## begin

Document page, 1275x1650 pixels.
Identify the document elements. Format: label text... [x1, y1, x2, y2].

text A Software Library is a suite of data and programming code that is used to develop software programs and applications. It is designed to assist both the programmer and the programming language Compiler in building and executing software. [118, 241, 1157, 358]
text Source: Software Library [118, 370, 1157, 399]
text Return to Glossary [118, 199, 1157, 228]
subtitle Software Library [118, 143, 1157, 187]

## end

## What is expected
Write out every line of the records above as a numbered list, leaving out the blank lines.

## Correct response
1. Document page, 1275x1650 pixels.
2. Identify the document elements. Format: label text... [x1, y1, x2, y2].
3. text A Software Library is a suite of data and programming code that is used to develop software programs and applications. It is designed to assist both the programmer and the programming language Compiler in building and executing software. [118, 241, 1157, 358]
4. text Source: Software Library [118, 370, 1157, 399]
5. text Return to Glossary [118, 199, 1157, 228]
6. subtitle Software Library [118, 143, 1157, 187]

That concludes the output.